The driving test has always been a stepping stone to further improvement. By definition, driving on your own leads to increased experience.

The last thing the average Neanderthal needs is advice on how to go round corners fast on the wrong side of the road, straightline roundabouts (which he can already do), or be told everything he vaguely remembers from his test is wrong anyway.

Co-op Insurance Black Box Scheme Launched

The Co-op has launched an insurance scheme whereby young drivers can benefit from lower premiums if they drive safely. The policy will be on average £328 cheaper than competing prices and around 80% of young drivers could benefit.

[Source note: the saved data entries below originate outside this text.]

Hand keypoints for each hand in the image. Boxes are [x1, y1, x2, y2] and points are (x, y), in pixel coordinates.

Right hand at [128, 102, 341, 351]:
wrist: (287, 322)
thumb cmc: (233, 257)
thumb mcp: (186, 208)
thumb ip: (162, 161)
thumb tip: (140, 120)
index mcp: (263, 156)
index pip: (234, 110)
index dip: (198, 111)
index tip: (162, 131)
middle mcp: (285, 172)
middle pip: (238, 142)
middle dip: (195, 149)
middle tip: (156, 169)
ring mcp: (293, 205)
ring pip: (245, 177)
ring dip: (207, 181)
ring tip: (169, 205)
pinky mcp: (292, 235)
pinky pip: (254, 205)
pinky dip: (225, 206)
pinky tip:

How it works is that the driver’s car has a smartbox fitted. The box transmits data about braking and acceleration, speed, cornering, and time of driving (day or night), and every 90 days this is evaluated. If they have been driving responsibly they will get up to 11% discount of the annual premium.

If they drive consistently badly then they could end up paying up to 15% more of their annual premium. It isn’t clear if this applies every 90 days or just annually.

It sounds like a great idea. So good, in fact, that it could be a way of reducing road deaths if the government had the guts to make it mandatory.

Find out more at the Co-op Insurance site here.

Driving Age to Rise to 18 in Northern Ireland?

The Belfast Telegraph reckons the minimum driving age could rise to 18 under proposals…

…to cut the carnage on Northern Ireland’s roads.

The proposals would also see restrictions on high performance cars, curfews, and a minimum number of lessons before being able to take the test.

Apparently, 17-24 year olds make up 15% of the driving population and yet they account for 38% of all fatal collisions. Those numbers got me thinking about the American problem I reported recently. The Americans allow driving from as young as 14, and their statistics report that “teens” account for 7% of the driving population, but 20% of all driving deaths.

How do the two compare?

Let’s imagine we have 100,000 drivers and 10,000 fatalities in some time period.

The NI figures mean that 15,000 17-24 year olds would be responsible for 3,800 deaths. That works out to 0.25 deaths per 17-24 year old.

The American figures mean that 7,000 “teens” would be responsible for 2,000 deaths. And that works out to 0.28 deaths per “teen”.

It’s not that different, is it? And I bet the UK mainland isn’t much different, either.

So is raising the driving age the answer? Is extra lessons the answer? I’m not so sure. Everything points to it being the same in every civilised country.

Irish Driving Tests to be Outsourced?

The Irish Times reports that the permanent outsourcing of driving tests to private companies is being looked into. A report is due later this month from the consultants who did the study.

The review was driven by spending cuts.

From what my Irish pupils have told me, Ireland has only recently brought its learner driver system to within a couple of centuries of the one we’re in now. If outsourcing were to be driven by a desire to bring Irish standrds into the 21st Century, then all well and good.

But when it is only for financial gain? Perhaps not.

Parents Pass Road Rage to Kids: Update

I wrote recently about an AA survey, and how the media had twisted it. The media seemed to be suggesting that the survey revealed parents pass on road rage to their children. That’s the only thing it was suggesting.

Here’s the proof that the media was talking utter crap.

It turns out the AA survey was of its driving instructors. “Poor use of mirrors” was the most common problem cited. This was followed by “speeding”, “failing to check blind spots”, and “not feeding the wheel when turning”.

Other bad habits include braking too hard or too late, driving too close to the vehicle in front, letting the wheel slip through their hands, using only one hand on the wheel, getting annoyed with other drivers, and coasting in neutral.

See that part in bold? An entire news story was made up from that. The survey summary simply said parents pass on bad habits – like we didn’t know that in the first place.

As I said, it has to be the biggest non-story of all time.